Jun 30, 2011 at 2:16 PM

Hi.

Are there any plans for adding a solver for the generalized eigenvalue problem?

Coordinator
Jul 1, 2011 at 9:39 AM

By the generalized eigenvalue problem, I assume you mean A x = \lambda B x, where A and B are both N X N matrices.

If B is invertible, this is equivilent to (B^{-1} A) x = \lambda x, i.e. to the normal eigenvalue problem on (B^{-1} A). When B is not too close to singular, this approach is fine, and only slightly slower than the so-called QZ algorithm for the direct solution of the generalized eigenvalue problem.

Do you have a real, practical problem where the (B^{-1} A) approach doesn't work? In practice, I haven't encountered one, so I'd be interested in seeing your example and learning how it arises. Feel free to file a bug and put that information in it, if an implementation of the QZ algorithm would be of practical value to you.

Jul 1, 2011 at 11:38 AM

Look for the paper "Direct least squares fitting of ellipses". It works very well given a generalized eigenvalue solver and the matrix B (called C in the paper ;-)) is singular. Right now I use Accord.NET's solver but I would like to minimize the number of libraries I depend on.

[Information provided]
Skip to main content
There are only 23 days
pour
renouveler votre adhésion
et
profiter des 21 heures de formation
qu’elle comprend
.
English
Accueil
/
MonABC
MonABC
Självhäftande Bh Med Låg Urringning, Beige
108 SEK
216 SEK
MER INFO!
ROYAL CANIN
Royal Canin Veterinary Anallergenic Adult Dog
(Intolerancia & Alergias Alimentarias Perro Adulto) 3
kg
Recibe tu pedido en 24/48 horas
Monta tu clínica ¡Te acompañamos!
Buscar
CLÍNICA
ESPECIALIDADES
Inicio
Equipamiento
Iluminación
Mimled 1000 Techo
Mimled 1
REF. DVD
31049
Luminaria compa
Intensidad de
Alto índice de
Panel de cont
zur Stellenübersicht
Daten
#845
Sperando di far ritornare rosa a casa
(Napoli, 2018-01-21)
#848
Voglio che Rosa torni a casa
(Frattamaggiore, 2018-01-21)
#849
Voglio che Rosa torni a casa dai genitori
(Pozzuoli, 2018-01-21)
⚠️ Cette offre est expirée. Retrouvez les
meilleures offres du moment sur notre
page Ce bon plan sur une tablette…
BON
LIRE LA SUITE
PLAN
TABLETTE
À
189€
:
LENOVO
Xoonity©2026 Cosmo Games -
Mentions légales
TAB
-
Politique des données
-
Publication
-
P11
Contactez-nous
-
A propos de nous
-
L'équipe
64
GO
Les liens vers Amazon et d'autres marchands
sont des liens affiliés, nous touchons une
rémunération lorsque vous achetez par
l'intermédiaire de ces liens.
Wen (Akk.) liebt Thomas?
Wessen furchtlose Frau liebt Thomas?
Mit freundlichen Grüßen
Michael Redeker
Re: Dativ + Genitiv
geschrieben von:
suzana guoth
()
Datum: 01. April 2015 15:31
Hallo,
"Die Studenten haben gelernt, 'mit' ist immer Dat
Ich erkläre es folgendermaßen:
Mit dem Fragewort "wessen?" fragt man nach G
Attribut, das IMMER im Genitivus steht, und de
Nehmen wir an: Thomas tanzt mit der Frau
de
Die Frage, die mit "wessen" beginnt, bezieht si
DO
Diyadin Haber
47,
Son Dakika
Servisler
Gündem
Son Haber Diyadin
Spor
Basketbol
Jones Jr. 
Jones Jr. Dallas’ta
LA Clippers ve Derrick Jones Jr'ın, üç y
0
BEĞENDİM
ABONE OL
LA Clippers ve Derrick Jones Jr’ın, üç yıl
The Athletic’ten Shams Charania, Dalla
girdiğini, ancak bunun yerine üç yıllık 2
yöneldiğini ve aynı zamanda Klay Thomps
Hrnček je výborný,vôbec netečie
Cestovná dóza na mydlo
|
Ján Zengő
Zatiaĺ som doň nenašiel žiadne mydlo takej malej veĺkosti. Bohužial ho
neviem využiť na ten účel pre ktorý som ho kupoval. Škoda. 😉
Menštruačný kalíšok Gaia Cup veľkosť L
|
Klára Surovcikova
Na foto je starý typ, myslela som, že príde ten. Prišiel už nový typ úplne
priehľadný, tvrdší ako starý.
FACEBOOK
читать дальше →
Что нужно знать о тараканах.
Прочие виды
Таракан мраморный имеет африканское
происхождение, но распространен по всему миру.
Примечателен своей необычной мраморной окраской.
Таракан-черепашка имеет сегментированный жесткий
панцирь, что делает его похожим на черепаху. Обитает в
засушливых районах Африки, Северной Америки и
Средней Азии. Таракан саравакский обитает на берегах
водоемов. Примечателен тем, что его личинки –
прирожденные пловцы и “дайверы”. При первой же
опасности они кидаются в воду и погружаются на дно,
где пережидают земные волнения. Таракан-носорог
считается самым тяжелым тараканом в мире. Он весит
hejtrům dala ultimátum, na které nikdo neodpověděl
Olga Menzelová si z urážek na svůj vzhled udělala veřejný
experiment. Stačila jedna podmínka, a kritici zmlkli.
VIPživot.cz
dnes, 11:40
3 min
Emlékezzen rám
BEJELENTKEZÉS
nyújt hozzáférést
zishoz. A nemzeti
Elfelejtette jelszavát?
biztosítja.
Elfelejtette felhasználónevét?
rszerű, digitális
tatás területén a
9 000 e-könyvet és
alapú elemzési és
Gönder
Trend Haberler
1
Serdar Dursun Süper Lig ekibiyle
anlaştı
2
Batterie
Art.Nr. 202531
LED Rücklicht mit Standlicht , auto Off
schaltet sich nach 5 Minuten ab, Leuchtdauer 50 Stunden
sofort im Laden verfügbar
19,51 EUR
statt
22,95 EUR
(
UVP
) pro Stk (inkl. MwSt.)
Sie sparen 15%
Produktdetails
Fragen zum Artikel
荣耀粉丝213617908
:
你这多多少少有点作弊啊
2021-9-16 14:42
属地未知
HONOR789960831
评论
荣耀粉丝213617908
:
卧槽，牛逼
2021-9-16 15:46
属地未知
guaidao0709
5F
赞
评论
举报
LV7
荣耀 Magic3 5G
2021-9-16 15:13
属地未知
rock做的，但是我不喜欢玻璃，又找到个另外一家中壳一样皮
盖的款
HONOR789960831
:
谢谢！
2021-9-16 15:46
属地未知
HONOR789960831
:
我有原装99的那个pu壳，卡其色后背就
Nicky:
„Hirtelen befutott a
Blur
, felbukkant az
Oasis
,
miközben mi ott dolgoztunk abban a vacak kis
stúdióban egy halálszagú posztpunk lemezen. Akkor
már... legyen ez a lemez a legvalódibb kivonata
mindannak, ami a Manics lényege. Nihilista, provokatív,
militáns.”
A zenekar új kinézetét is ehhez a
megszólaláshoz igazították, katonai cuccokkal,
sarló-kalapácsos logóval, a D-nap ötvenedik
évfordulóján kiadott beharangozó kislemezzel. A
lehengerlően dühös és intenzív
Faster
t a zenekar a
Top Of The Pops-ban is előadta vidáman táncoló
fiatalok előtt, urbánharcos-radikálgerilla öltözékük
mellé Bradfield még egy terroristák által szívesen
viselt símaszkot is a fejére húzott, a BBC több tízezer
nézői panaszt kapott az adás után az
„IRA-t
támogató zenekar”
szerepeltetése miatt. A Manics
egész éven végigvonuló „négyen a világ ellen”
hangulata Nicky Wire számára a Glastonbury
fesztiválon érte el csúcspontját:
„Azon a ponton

[Written task 1]
In the thread on the generalized eigenvalue problem:
(a) Which algorithm does the coordinator name for solving the generalized eigenvalue problem directly?
(b) What is the title of the paper recommended in the last post?
(c) Whose solver does the last poster use at present?
[Written task 2] Which lines of the records contain the string "starý"? Pick out and copy every such line, with case counting.

[Task answer 1]
(a) The QZ algorithm.
(b) "Direct least squares fitting of ellipses".
(c) Accord.NET's.

[Task answer 2]
Na foto je starý typ, myslela som, že príde ten. Prišiel už nový typ úplne
priehľadný, tvrdší ako starý.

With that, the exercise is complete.